### [Record extracts]
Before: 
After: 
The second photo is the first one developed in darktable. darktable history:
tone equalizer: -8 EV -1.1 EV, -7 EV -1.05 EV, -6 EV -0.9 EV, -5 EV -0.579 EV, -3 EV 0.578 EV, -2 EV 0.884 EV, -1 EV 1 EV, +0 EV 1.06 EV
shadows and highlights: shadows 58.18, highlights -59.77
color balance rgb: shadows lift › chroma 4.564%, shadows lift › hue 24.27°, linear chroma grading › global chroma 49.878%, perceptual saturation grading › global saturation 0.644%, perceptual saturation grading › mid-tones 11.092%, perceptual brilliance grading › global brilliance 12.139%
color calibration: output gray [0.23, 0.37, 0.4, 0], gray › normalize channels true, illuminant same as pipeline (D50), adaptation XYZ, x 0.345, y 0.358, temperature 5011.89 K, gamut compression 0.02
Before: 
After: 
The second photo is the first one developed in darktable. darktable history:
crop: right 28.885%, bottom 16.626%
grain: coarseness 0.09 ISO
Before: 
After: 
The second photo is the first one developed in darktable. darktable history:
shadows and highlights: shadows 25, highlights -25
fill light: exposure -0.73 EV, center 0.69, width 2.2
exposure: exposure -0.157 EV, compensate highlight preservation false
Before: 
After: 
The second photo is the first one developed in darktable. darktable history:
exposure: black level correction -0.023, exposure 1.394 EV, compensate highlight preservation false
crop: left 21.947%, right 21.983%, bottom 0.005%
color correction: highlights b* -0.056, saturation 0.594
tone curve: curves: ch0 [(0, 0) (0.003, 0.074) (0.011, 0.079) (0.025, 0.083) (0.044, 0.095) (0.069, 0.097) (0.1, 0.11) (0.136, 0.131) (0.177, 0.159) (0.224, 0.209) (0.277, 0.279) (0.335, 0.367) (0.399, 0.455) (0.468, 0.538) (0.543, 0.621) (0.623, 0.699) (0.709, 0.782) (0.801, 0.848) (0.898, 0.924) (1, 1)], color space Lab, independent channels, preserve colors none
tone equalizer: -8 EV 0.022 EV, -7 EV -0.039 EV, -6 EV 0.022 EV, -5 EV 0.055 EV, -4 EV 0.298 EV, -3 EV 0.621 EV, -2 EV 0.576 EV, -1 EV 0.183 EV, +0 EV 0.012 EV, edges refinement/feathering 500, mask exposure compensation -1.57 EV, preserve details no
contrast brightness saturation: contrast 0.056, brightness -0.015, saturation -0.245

### [What you need to do]
Rewrite all of the lines, putting "edited" wherever "developed" appears and keeping everything else the same.

### [Finished exercise]
Before: 
After: 
The second photo is the first one edited in darktable. darktable history:
tone equalizer: -8 EV -1.1 EV, -7 EV -1.05 EV, -6 EV -0.9 EV, -5 EV -0.579 EV, -3 EV 0.578 EV, -2 EV 0.884 EV, -1 EV 1 EV, +0 EV 1.06 EV
shadows and highlights: shadows 58.18, highlights -59.77
color balance rgb: shadows lift › chroma 4.564%, shadows lift › hue 24.27°, linear chroma grading › global chroma 49.878%, perceptual saturation grading › global saturation 0.644%, perceptual saturation grading › mid-tones 11.092%, perceptual brilliance grading › global brilliance 12.139%
color calibration: output gray [0.23, 0.37, 0.4, 0], gray › normalize channels true, illuminant same as pipeline (D50), adaptation XYZ, x 0.345, y 0.358, temperature 5011.89 K, gamut compression 0.02
Before: 
After: 
The second photo is the first one edited in darktable. darktable history:
crop: right 28.885%, bottom 16.626%
grain: coarseness 0.09 ISO
Before: 
After: 
The second photo is the first one edited in darktable. darktable history:
shadows and highlights: shadows 25, highlights -25
fill light: exposure -0.73 EV, center 0.69, width 2.2
exposure: exposure -0.157 EV, compensate highlight preservation false
Before: 
After: 
The second photo is the first one edited in darktable. darktable history:
exposure: black level correction -0.023, exposure 1.394 EV, compensate highlight preservation false
crop: left 21.947%, right 21.983%, bottom 0.005%
color correction: highlights b* -0.056, saturation 0.594
tone curve: curves: ch0 [(0, 0) (0.003, 0.074) (0.011, 0.079) (0.025, 0.083) (0.044, 0.095) (0.069, 0.097) (0.1, 0.11) (0.136, 0.131) (0.177, 0.159) (0.224, 0.209) (0.277, 0.279) (0.335, 0.367) (0.399, 0.455) (0.468, 0.538) (0.543, 0.621) (0.623, 0.699) (0.709, 0.782) (0.801, 0.848) (0.898, 0.924) (1, 1)], color space Lab, independent channels, preserve colors none
tone equalizer: -8 EV 0.022 EV, -7 EV -0.039 EV, -6 EV 0.022 EV, -5 EV 0.055 EV, -4 EV 0.298 EV, -3 EV 0.621 EV, -2 EV 0.576 EV, -1 EV 0.183 EV, +0 EV 0.012 EV, edges refinement/feathering 500, mask exposure compensation -1.57 EV, preserve details no
contrast brightness saturation: contrast 0.056, brightness -0.015, saturation -0.245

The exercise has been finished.